_TEXTE À LIRE_
____________
Une autre alternative serait l'interconnexion à un niveau mondial des réseaux électrique : lorsqu'une moitié de la planète est dans le noir, l'autre moitié reçoit les rayonnements du Soleil. Ce bénéfice se retrouve également avec l'énergie éolienne, quoique peut-être dans une moindre mesure. Toutefois, cela ne va pas sans poser de problèmes politiques et de sécurité : sachant qu'une poignée de défaillances dans le réseau européen ont pu entraîner des extinctions générales, ces problèmes de réseau peuvent-ils être circonvenus et à quel prix ? Car en-dehors de l'Occident il y a encore trop peu de pays à pouvoir garantir la stabilité, la sécurité et le professionnalisme nécessaires à une telle interconnexion. D'un autre côté, nous dépendons déjà de pays instables pour nos approvisionnements en pétrole.
____________
_DONNÉES DISPONIBLES_

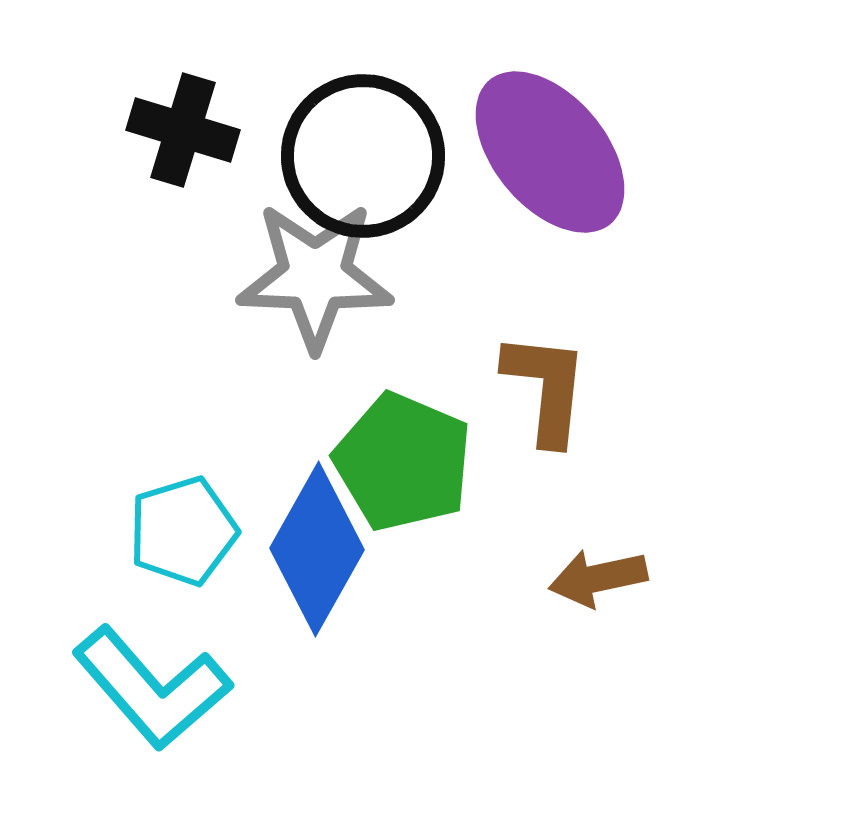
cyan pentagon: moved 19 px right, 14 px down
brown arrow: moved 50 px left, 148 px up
____________
_TRAVAIL DEMANDÉ_
• a. Répondez brièvement aux questions suivantes d'après le texte sur l'interconnexion mondiale des réseaux électriques.
(i) Que reçoit l'autre moitié de la planète lorsqu'une moitié est dans le noir ?
(ii) Quelle autre énergie profite également de ce bénéfice, quoique peut-être dans une moindre mesure ?
(iii) Qu'ont pu entraîner une poignée de défaillances dans le réseau européen ?
• b. Reprenez le texte sur l'interconnexion mondiale des réseaux électriques à la suite de sa dernière phrase et poursuivez-en la rédaction.

_RÉSULTATS_
• a.
(i) Elle reçoit les rayonnements du Soleil.
(ii) L'énergie éolienne.
(iii) Des extinctions générales.

• b.
Rareté des énergies renouvelables

Énergie hydraulique

De toutes les énergies renouvelables, l'énergie hydraulique en est sans doute la championne. Même si elle n'est pas sans poser de problèmes (inondation de vallées par exemple, bouleversement des écosystèmes), elle reste parmi les plus propres, les plus économiques, et peut essentiellement être extraite à la demande (mêmes s'il existe sans doute des cycles saisonniers). Malheureusement, les capacités de production que l'on peut en tirer dépendent de la géographie : débits des fleuves, reliefs, etc. En France, on estime déjà exploiter 90% de notre potentiel alors même que l'hydraulique ne pèse que pour moins d'un dixième dans la production électrique.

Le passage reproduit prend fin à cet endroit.